- _Your goal_
Return each record verbatim, images excluded.

- _Data extracts_
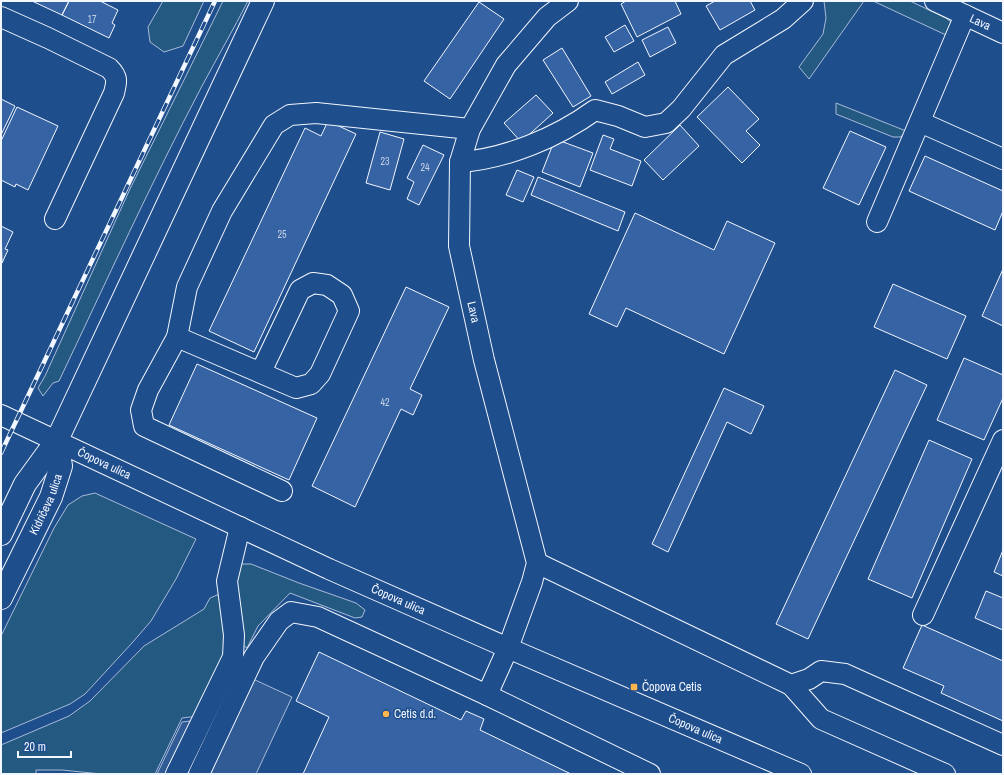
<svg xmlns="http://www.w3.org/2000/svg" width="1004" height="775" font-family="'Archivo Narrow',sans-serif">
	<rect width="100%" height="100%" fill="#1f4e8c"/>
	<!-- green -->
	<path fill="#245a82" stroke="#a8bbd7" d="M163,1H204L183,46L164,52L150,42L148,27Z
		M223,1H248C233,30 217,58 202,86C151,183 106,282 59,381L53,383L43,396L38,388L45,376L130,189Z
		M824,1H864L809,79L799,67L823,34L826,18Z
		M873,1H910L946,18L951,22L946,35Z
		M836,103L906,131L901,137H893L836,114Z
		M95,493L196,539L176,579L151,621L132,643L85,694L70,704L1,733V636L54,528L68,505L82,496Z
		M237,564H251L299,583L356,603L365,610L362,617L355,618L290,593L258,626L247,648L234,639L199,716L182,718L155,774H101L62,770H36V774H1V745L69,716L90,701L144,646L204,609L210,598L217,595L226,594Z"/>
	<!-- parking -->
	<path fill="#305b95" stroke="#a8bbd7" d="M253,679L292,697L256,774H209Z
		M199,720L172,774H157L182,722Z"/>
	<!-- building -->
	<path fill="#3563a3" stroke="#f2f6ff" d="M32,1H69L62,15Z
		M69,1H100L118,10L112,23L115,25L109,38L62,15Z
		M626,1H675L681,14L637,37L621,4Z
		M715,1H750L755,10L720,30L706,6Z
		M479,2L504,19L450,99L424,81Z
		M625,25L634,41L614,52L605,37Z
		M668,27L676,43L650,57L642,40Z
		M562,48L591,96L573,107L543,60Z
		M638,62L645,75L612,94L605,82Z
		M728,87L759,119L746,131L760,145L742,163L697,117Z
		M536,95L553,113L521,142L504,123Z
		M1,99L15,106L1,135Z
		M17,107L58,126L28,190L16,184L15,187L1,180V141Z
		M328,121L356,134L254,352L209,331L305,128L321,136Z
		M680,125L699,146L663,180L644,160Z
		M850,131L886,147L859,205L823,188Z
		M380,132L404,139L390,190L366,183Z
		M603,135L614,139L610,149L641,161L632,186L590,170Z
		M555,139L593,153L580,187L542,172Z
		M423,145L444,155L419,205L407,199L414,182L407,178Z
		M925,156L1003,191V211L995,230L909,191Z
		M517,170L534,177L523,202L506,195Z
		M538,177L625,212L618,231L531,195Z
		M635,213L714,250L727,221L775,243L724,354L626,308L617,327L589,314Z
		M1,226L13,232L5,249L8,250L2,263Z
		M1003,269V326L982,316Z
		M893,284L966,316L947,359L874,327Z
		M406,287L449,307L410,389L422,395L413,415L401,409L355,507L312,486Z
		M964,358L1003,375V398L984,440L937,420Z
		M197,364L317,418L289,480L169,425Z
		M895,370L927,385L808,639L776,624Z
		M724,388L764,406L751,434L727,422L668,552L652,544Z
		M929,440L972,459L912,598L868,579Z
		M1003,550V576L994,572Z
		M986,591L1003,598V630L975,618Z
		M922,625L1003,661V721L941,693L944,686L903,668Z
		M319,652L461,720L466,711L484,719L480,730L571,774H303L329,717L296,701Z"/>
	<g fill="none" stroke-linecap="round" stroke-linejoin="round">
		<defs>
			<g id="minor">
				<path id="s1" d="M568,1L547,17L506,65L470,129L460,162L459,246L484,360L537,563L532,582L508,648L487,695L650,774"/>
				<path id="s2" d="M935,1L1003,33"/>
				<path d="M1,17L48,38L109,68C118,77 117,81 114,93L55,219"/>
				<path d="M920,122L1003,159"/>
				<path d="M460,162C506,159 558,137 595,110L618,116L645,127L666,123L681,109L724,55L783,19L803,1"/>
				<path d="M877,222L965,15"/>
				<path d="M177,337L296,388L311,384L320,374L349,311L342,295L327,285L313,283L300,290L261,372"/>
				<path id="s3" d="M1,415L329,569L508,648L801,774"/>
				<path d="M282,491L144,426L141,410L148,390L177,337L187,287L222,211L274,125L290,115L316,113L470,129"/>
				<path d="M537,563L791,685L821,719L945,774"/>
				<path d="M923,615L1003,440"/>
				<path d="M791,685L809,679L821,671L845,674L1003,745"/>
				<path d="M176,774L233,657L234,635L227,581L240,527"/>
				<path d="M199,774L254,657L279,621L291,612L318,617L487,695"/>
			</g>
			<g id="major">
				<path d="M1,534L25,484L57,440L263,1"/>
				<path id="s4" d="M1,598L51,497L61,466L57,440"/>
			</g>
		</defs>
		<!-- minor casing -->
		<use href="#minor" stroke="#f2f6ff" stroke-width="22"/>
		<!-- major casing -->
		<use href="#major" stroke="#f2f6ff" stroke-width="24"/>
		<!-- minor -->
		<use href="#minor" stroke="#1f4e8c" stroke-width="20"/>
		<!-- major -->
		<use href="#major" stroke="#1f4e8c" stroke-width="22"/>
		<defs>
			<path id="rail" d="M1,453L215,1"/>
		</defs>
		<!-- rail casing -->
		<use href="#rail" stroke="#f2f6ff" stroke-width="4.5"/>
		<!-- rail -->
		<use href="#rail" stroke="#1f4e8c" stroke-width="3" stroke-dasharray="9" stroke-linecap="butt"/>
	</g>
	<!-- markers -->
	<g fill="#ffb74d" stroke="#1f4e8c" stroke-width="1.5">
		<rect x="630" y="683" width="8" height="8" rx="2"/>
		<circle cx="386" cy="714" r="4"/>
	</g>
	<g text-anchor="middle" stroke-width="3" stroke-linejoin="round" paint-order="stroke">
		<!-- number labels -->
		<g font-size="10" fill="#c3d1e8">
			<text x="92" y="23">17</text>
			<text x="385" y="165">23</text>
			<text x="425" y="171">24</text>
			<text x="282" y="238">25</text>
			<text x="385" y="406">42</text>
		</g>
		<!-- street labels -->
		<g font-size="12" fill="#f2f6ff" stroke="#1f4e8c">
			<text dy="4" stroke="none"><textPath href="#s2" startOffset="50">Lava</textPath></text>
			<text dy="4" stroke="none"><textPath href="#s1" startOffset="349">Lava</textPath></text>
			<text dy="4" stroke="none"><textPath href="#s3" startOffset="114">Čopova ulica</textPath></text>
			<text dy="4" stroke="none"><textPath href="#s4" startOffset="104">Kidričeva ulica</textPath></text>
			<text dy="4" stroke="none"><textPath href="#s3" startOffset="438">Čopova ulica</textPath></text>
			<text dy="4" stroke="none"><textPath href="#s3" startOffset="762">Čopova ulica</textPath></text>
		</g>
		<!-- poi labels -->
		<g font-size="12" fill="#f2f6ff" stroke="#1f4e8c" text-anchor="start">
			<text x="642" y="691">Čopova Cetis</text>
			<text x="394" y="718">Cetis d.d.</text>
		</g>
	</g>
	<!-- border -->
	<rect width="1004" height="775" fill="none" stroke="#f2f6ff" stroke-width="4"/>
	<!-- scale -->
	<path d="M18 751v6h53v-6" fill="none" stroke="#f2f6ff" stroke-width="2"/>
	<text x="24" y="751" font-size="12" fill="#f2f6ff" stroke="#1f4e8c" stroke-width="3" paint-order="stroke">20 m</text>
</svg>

- _Result below_
<svg xmlns="http://www.w3.org/2000/svg" width="1004" height="775" font-family="'Archivo Narrow',sans-serif">
	<rect width="100%" height="100%" fill="#1f4e8c"/>
	<!-- green -->
	<path fill="#245a82" stroke="#a8bbd7" d="M163,1H204L183,46L164,52L150,42L148,27Z
		M223,1H248C233,30 217,58 202,86C151,183 106,282 59,381L53,383L43,396L38,388L45,376L130,189Z
		M824,1H864L809,79L799,67L823,34L826,18Z
		M873,1H910L946,18L951,22L946,35Z
		M836,103L906,131L901,137H893L836,114Z
		M95,493L196,539L176,579L151,621L132,643L85,694L70,704L1,733V636L54,528L68,505L82,496Z
		M237,564H251L299,583L356,603L365,610L362,617L355,618L290,593L258,626L247,648L234,639L199,716L182,718L155,774H101L62,770H36V774H1V745L69,716L90,701L144,646L204,609L210,598L217,595L226,594Z"/>
	<!-- parking -->
	<path fill="#305b95" stroke="#a8bbd7" d="M253,679L292,697L256,774H209Z
		M199,720L172,774H157L182,722Z"/>
	<!-- building -->
	<path fill="#3563a3" stroke="#f2f6ff" d="M32,1H69L62,15Z
		M69,1H100L118,10L112,23L115,25L109,38L62,15Z
		M626,1H675L681,14L637,37L621,4Z
		M715,1H750L755,10L720,30L706,6Z
		M479,2L504,19L450,99L424,81Z
		M625,25L634,41L614,52L605,37Z
		M668,27L676,43L650,57L642,40Z
		M562,48L591,96L573,107L543,60Z
		M638,62L645,75L612,94L605,82Z
		M728,87L759,119L746,131L760,145L742,163L697,117Z
		M536,95L553,113L521,142L504,123Z
		M1,99L15,106L1,135Z
		M17,107L58,126L28,190L16,184L15,187L1,180V141Z
		M328,121L356,134L254,352L209,331L305,128L321,136Z
		M680,125L699,146L663,180L644,160Z
		M850,131L886,147L859,205L823,188Z
		M380,132L404,139L390,190L366,183Z
		M603,135L614,139L610,149L641,161L632,186L590,170Z
		M555,139L593,153L580,187L542,172Z
		M423,145L444,155L419,205L407,199L414,182L407,178Z
		M925,156L1003,191V211L995,230L909,191Z
		M517,170L534,177L523,202L506,195Z
		M538,177L625,212L618,231L531,195Z
		M635,213L714,250L727,221L775,243L724,354L626,308L617,327L589,314Z
		M1,226L13,232L5,249L8,250L2,263Z
		M1003,269V326L982,316Z
		M893,284L966,316L947,359L874,327Z
		M406,287L449,307L410,389L422,395L413,415L401,409L355,507L312,486Z
		M964,358L1003,375V398L984,440L937,420Z
		M197,364L317,418L289,480L169,425Z
		M895,370L927,385L808,639L776,624Z
		M724,388L764,406L751,434L727,422L668,552L652,544Z
		M929,440L972,459L912,598L868,579Z
		M1003,550V576L994,572Z
		M986,591L1003,598V630L975,618Z
		M922,625L1003,661V721L941,693L944,686L903,668Z
		M319,652L461,720L466,711L484,719L480,730L571,774H303L329,717L296,701Z"/>
	<g fill="none" stroke-linecap="round" stroke-linejoin="round">
		<defs>
			<g id="minor">
				<path id="s1" d="M568,1L547,17L506,65L470,129L460,162L459,246L484,360L537,563L532,582L508,648L487,695L650,774"/>
				<path id="s2" d="M935,1L1003,33"/>
				<path d="M1,17L48,38L109,68C118,77 117,81 114,93L55,219"/>
				<path d="M920,122L1003,159"/>
				<path d="M460,162C506,159 558,137 595,110L618,116L645,127L666,123L681,109L724,55L783,19L803,1"/>
				<path d="M877,222L965,15"/>
				<path d="M177,337L296,388L311,384L320,374L349,311L342,295L327,285L313,283L300,290L261,372"/>
				<path id="s3" d="M1,415L329,569L508,648L801,774"/>
				<path d="M282,491L144,426L141,410L148,390L177,337L187,287L222,211L274,125L290,115L316,113L470,129"/>
				<path d="M537,563L791,685L821,719L945,774"/>
				<path d="M923,615L1003,440"/>
				<path d="M791,685L809,679L821,671L845,674L1003,745"/>
				<path d="M176,774L233,657L234,635L227,581L240,527"/>
				<path d="M199,774L254,657L279,621L291,612L318,617L487,695"/>
			</g>
			<g id="major">
				<path d="M1,534L25,484L57,440L263,1"/>
				<path id="s4" d="M1,598L51,497L61,466L57,440"/>
			</g>
		</defs>
		<!-- minor casing -->
		<use href="#minor" stroke="#f2f6ff" stroke-width="22"/>
		<!-- major casing -->
		<use href="#major" stroke="#f2f6ff" stroke-width="24"/>
		<!-- minor -->
		<use href="#minor" stroke="#1f4e8c" stroke-width="20"/>
		<!-- major -->
		<use href="#major" stroke="#1f4e8c" stroke-width="22"/>
		<defs>
			<path id="rail" d="M1,453L215,1"/>
		</defs>
		<!-- rail casing -->
		<use href="#rail" stroke="#f2f6ff" stroke-width="4.5"/>
		<!-- rail -->
		<use href="#rail" stroke="#1f4e8c" stroke-width="3" stroke-dasharray="9" stroke-linecap="butt"/>
	</g>
	<!-- markers -->
	<g fill="#ffb74d" stroke="#1f4e8c" stroke-width="1.5">
		<rect x="630" y="683" width="8" height="8" rx="2"/>
		<circle cx="386" cy="714" r="4"/>
	</g>
	<g text-anchor="middle" stroke-width="3" stroke-linejoin="round" paint-order="stroke">
		<!-- number labels -->
		<g font-size="10" fill="#c3d1e8">
			<text x="92" y="23">17</text>
			<text x="385" y="165">23</text>
			<text x="425" y="171">24</text>
			<text x="282" y="238">25</text>
			<text x="385" y="406">42</text>
		</g>
		<!-- street labels -->
		<g font-size="12" fill="#f2f6ff" stroke="#1f4e8c">
			<text dy="4" stroke="none"><textPath href="#s2" startOffset="50">Lava</textPath></text>
			<text dy="4" stroke="none"><textPath href="#s1" startOffset="349">Lava</textPath></text>
			<text dy="4" stroke="none"><textPath href="#s3" startOffset="114">Čopova ulica</textPath></text>
			<text dy="4" stroke="none"><textPath href="#s4" startOffset="104">Kidričeva ulica</textPath></text>
			<text dy="4" stroke="none"><textPath href="#s3" startOffset="438">Čopova ulica</textPath></text>
			<text dy="4" stroke="none"><textPath href="#s3" startOffset="762">Čopova ulica</textPath></text>
		</g>
		<!-- poi labels -->
		<g font-size="12" fill="#f2f6ff" stroke="#1f4e8c" text-anchor="start">
			<text x="642" y="691">Čopova Cetis</text>
			<text x="394" y="718">Cetis d.d.</text>
		</g>
	</g>
	<!-- border -->
	<rect width="1004" height="775" fill="none" stroke="#f2f6ff" stroke-width="4"/>
	<!-- scale -->
	<path d="M18 751v6h53v-6" fill="none" stroke="#f2f6ff" stroke-width="2"/>
	<text x="24" y="751" font-size="12" fill="#f2f6ff" stroke="#1f4e8c" stroke-width="3" paint-order="stroke">20 m</text>
</svg>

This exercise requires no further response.